If linked with parallel support, Intel MKL can make use of shared memory parallelism; by default, only a single thread is used. If you wish to use multiprocessing, there are the following possibilities:

  • If you wish to use OpenMP in your own program, but the MKL calls should run single-threaded, please perform the settings

    export OMP_NUM_THREADS=8   # example to set up for execution with 8 threads
    export MKL_SERIAL=yes
    

    If you use the Intel compilers, setting MKL_SERIAL will not be necessary since in this case, the MKL will automatically detect whether it is called from within a parallel region. If a serial MKL version is loaded (see above), this will also enforce single-threaded execution.

  • If MKL should run multi-threaded, please perform the settings

    export OMP_NUM_THREADS=8    # example to set up for execution with 8 threads
    unset MKL_SERIAL
    
  • If your application uses its own (non-OpenMP) threading, it is recommended that MKL calls run single-threaded:

    export MKL_SERIAL=yes  
    

Fortran 90 modules and C interfacing

The MKL contains functionality encapsulated within Fortran 90 modules (the DFTI API). In this case, it is necessary to write an appropriate module reference into the Fortran source code. In the case of DFTI, this would for example be a line of the form

use mkl_dfti 

When compiling your code, you then also need to add the include path for the module information file:

ifort -c -o foo.o ... $MKL_INC foo.f90

The analogous procedure applies for C interfaces, again illustrated for the DFTI example: Specify

#include <mkl_dfti.h> 

and compile with

icc -c -o cfoo.o ... $MKL_INC cfoo.c 

Please check the MKL documentation as well as the directory $MKL_BASE/include for available modules and include files.

 TBB Usage

Compiling and Linking with the TBB

This package can only be used for C++ code; for compilation a command of the form

icpc -c -o cfoo.o ... $INTEL_TBB_INC cfoo.cpp 

is required.

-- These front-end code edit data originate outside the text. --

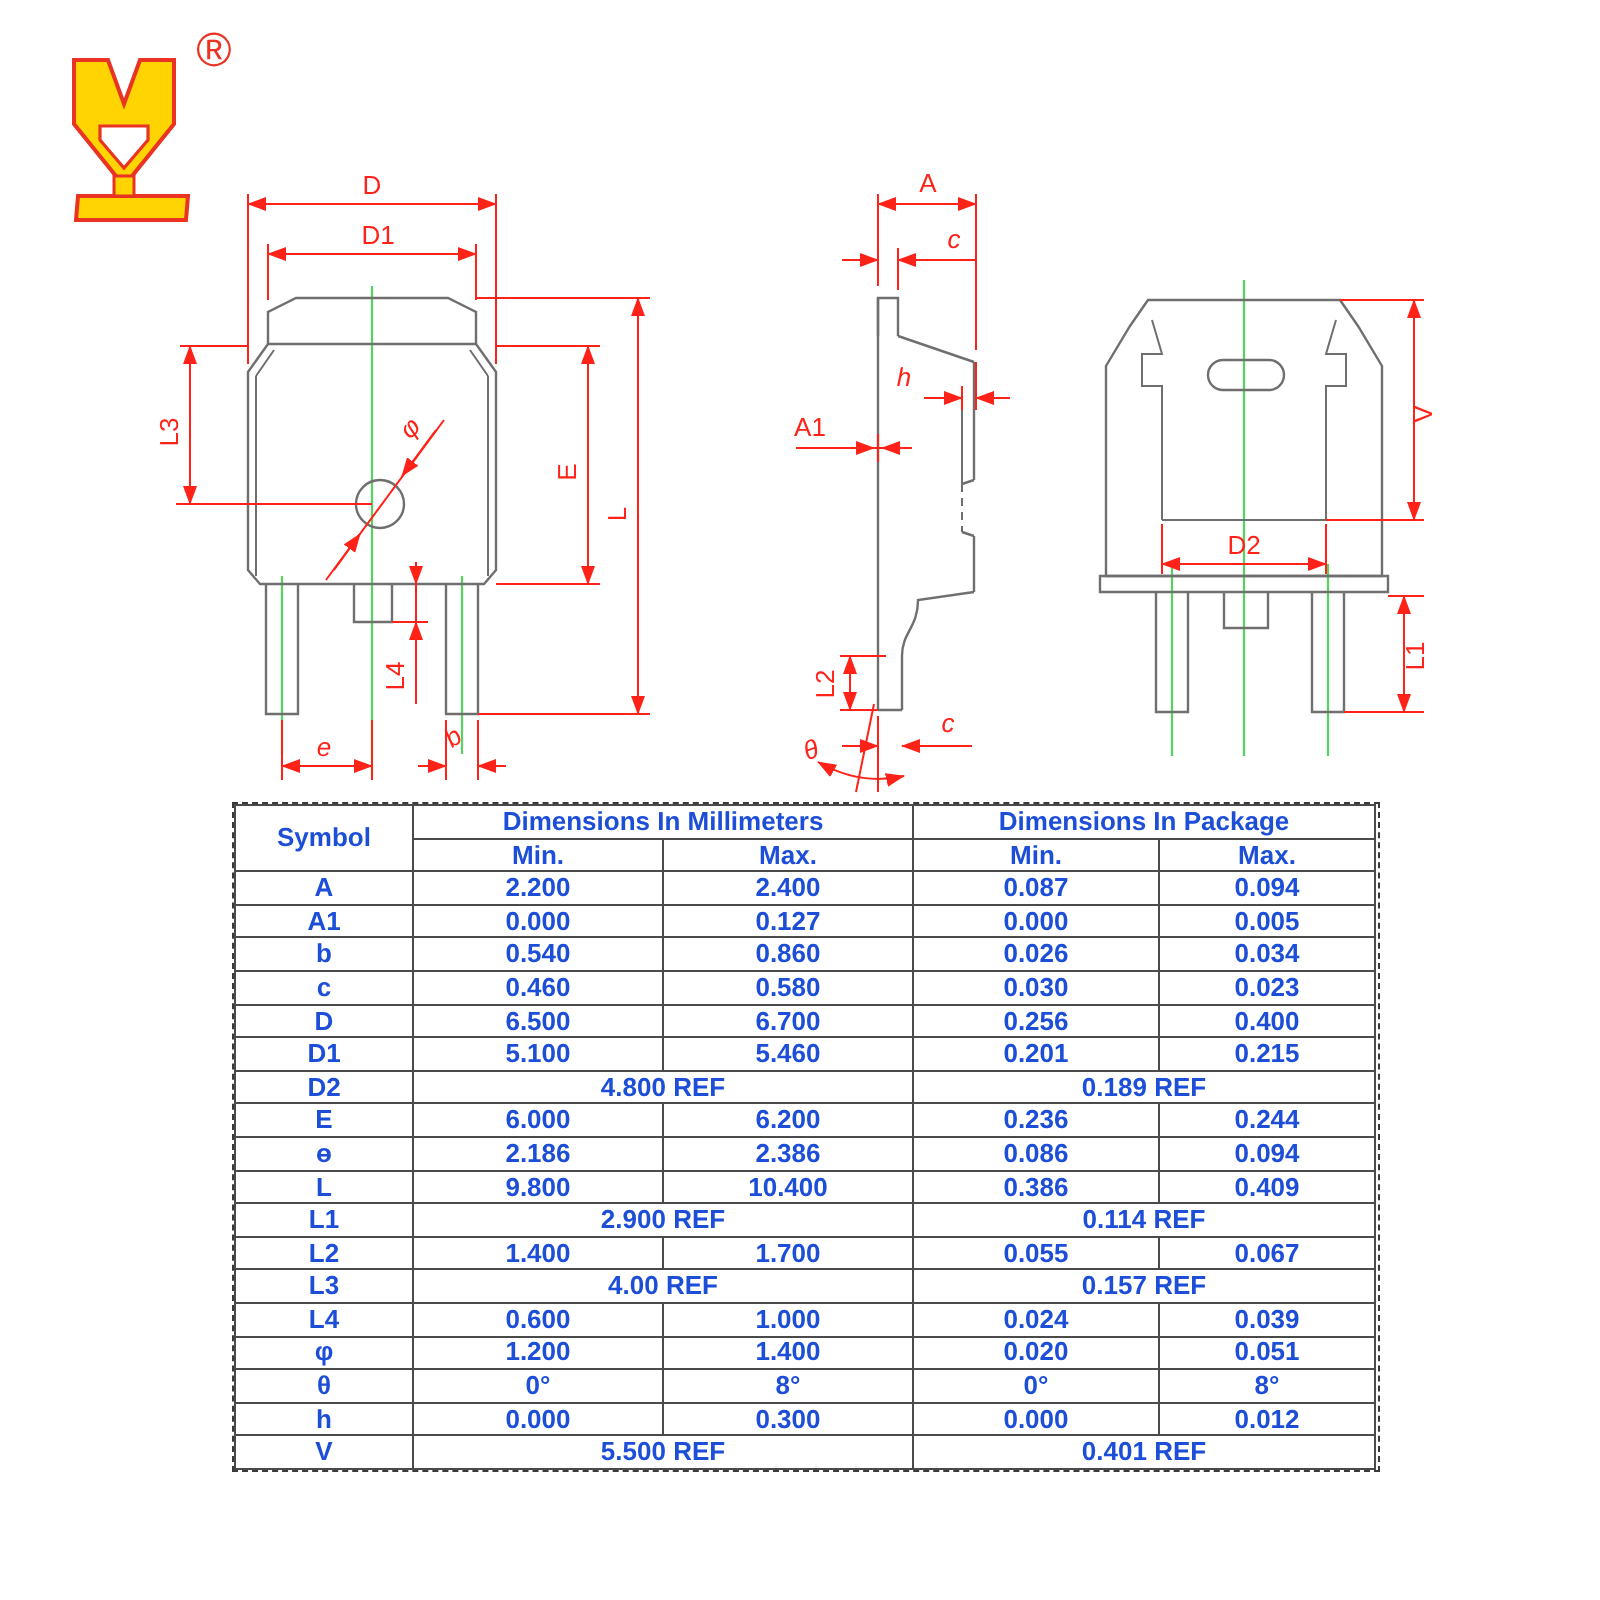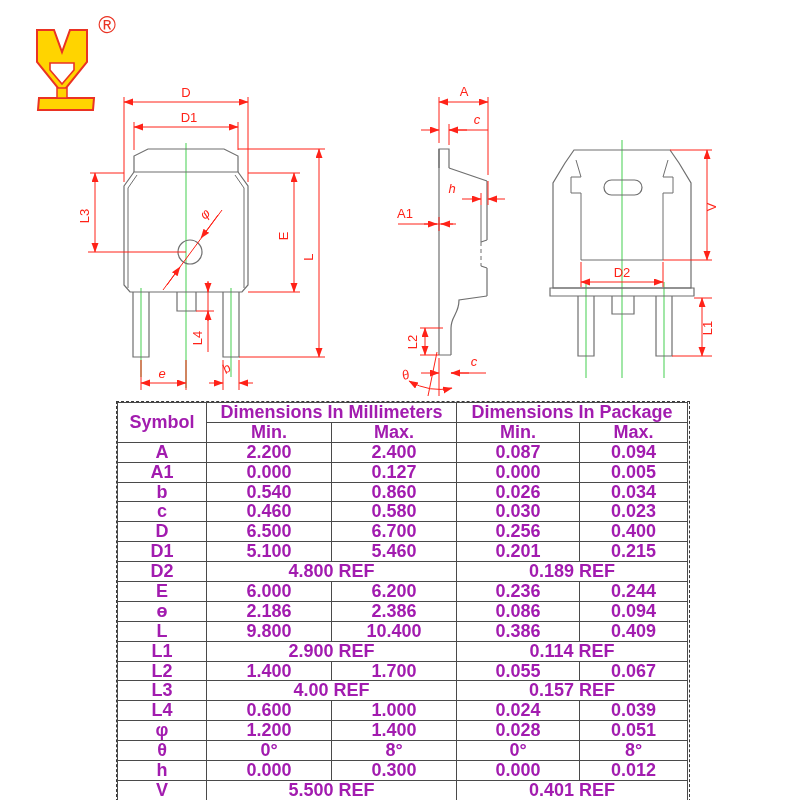--- a/index.html
+++ b/index.html
@@ -15,21 +15,21 @@
   .cl{stroke:#55d45f;stroke-width:1.1;fill:none;}
   .dimtext{fill:#ff2218;font-size:13px;font-family:"Liberation Sans",sans-serif;}
   .ital{font-style:italic;}
   
   #dim-table-wrap{
     position:absolute;left:116px;top:401px;width:572px;
     border:1.5px dashed #3a3a3a;background:#fff;
   }
   #dim-table{
     border-collapse:collapse;table-layout:fixed;width:570px;
-    font-size:18px;color:#a21caf;font-weight:700;
+    font-size:13px;color:#1d4ed8;font-weight:700;
   }
   #dim-table th,#dim-table td{
     border:1px solid #4a4a4a;text-align:center;vertical-align:middle;
     padding:0;height:15.6px;line-height:1.05;font-weight:700;white-space:nowrap;
     overflow:hidden;
   }
   #footer-package{
     position:absolute;left:592px;top:796px;font-size:24px;font-weight:700;color:#000;
     letter-spacing:0.5px;
   }
@@ -275,21 +275,21 @@
           <td>L4</td>
           <td>0.600</td>
           <td>1.000</td>
           <td>0.024</td>
           <td>0.039</td>
         </tr>
         <tr>
           <td>φ</td>
           <td>1.200</td>
           <td>1.400</td>
-          <td>0.028</td>
+          <td>0.020</td>
           <td>0.051</td>
         </tr>
         <tr>
           <td>θ</td>
           <td>0°</td>
           <td>8°</td>
           <td>0°</td>
           <td>8°</td>
         </tr>
         <tr>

Linkage is only possible against shared libraries:

icpc -o myprog.exe ... main.o cfoo.o ... $INTEL_TBB_SHLIB

The following environment variables are provided for debugging and the scalable memory allocator:

TBB_SHLIBTBB library for top performance
TBB_SHLIB_MALLOCoptimized scalable memory allocator library
TBB_SHLIB_DEBUGdebug version of TBB library; build source with -DTBB_DO_ASSERT=1
TBB_SHLIB_MALLOC_DEBUGdebug version of scalable memory allocator library; build source with -DTBB_DO_ASSERT=1

IPP Usage

Compiling and Linking with the IPP

The intel-ipp environment module provides environment variables in a similar manner as the intel-mkl module. Note that a Fortran interface is not available; hence you need to write a C interop (or !DEC$ directive) based interface block yourself if you need to call IPP routines from Fortran. For C, the compilation command is

icc -c -o cfoo.o ... $IPP_INC cfoo.c 

This presupposes that you have inserted appropriate #include entries into your source.

Requirement

Linking prescription

static linkage

icc -o myprog.exe myprog.o mysub1.o ... $INTEL_IPP_LIB

dynamic linkage

icc -o myprog.exe myprog.o mysub1.o ... $INTEL_IPP_SHLIB

Troubleshooting and Feedback

If you find problems with any of the libraries please get in touch with the Service Desk. Here are a few remarks on how to solve certain known problems:

Undefined symbol: _MKL_SERV_lsame (or so):

This may happen if LRZ changes the default library version to a newer release, and the dynamically linked binary cannot cope. Binary compatibility is apparently not always fully supported. Here are your options:

  1. Re-link your executable with the present default MKL version
  2. Do a module switch intel-mkl intel-mkl/x.y, which presupposes that you know the version x.y you originally used
  3. Use the static library in the first place

Documentation

Links to documentation on the Intel website

TBB examples and documentation

When the intel-tbb module is loaded, some example codes are available under $TBB_BASE/examples. PDF and HTML documentation is available in the folder $TBB_DOC. Since the TBB is also available as open-source software, a lot of information is available at the threadingbuildingblocks website (redirects to github).